Fraternity brothers, truth-or-dare players, crazy hoarders with weird eating habits: These are all people whom we’d expect to dabble in dog-food munching. So, it came as a surprise recently when we found a dog food that was tempting to try.

DooD is a delivery food that’s so much more than your typical Alpo or Eukanuba — and at $2.50 per day and up, depending on the size of your dog, it’s also a lot more expensive. But with New York foodies’ obsession with all things local, organic, and CSA, and the plethora of pampered urban pooches (do you know that doggy day care costs as much as sending your child to preschool?), it was only a matter of time before a service like this reared its fluffy head.

A combination of the words “dog” and “food,” DooD is a newish company that has already had a sold-out Gilt City sale (one of today’s modern economic indicators?) and a slew of articles written about it. But have any humans tried to eat the veterinarian-approved fare? In the name of fun food stunts, we set about tasting the beef flavor.

Delivered in a vacuum-sealed pouch, the initial opening is extremely off-putting as it lets off a huge puff of, well, dog-food smell. The mashed mix is studded with discernible veggies (carrots, green peas) plus flecks of parsley and some flax seeds. Unfortunately, it’s hard to get over the mushy texture. Yes, it’s dog food. No, it doesn’t taste like dog food per se (more like a mushy burger). But it’s not human food, either.

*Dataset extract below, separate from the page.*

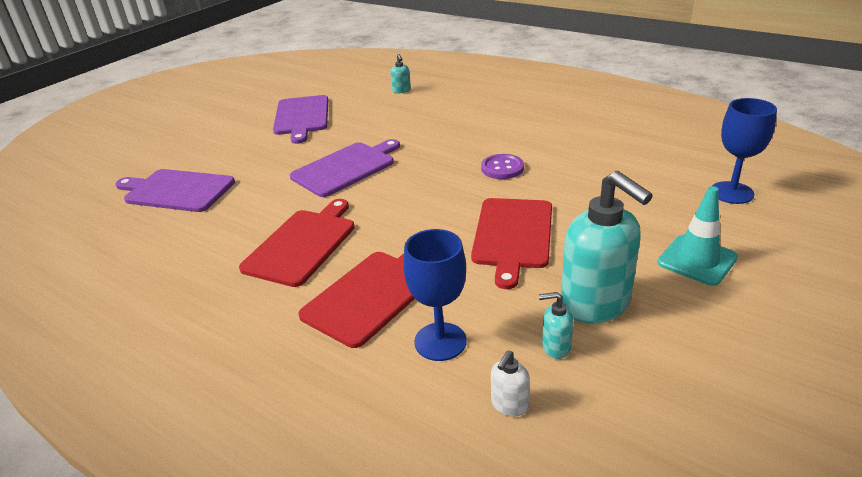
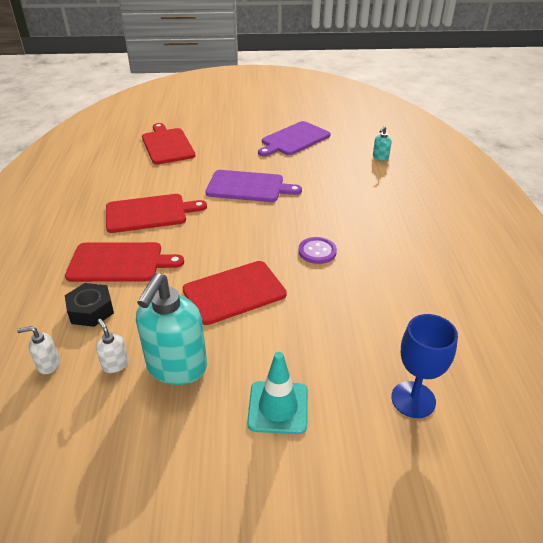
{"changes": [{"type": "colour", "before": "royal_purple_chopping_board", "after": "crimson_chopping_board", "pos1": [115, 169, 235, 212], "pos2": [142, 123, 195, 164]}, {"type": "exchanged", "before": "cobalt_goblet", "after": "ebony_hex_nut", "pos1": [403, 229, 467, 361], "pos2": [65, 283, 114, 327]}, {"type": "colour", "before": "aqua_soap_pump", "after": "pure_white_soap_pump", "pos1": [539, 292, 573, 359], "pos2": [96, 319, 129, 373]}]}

The dog testers on the other hand, a Havanese and Lhaso apso-poodle mix, loved it. They practically snorted this stuff, not removing their heads from their bowls until every last rice bit was licked clean. Like they hadn’t been fed for years.

So is DooD worth the investment? Well, it’s cheaper than a day’s worth of groceries from your local Whole Foods, but it won’t satisfy in the way a hunk of meat loaf does. This one should probably be left to the dogs.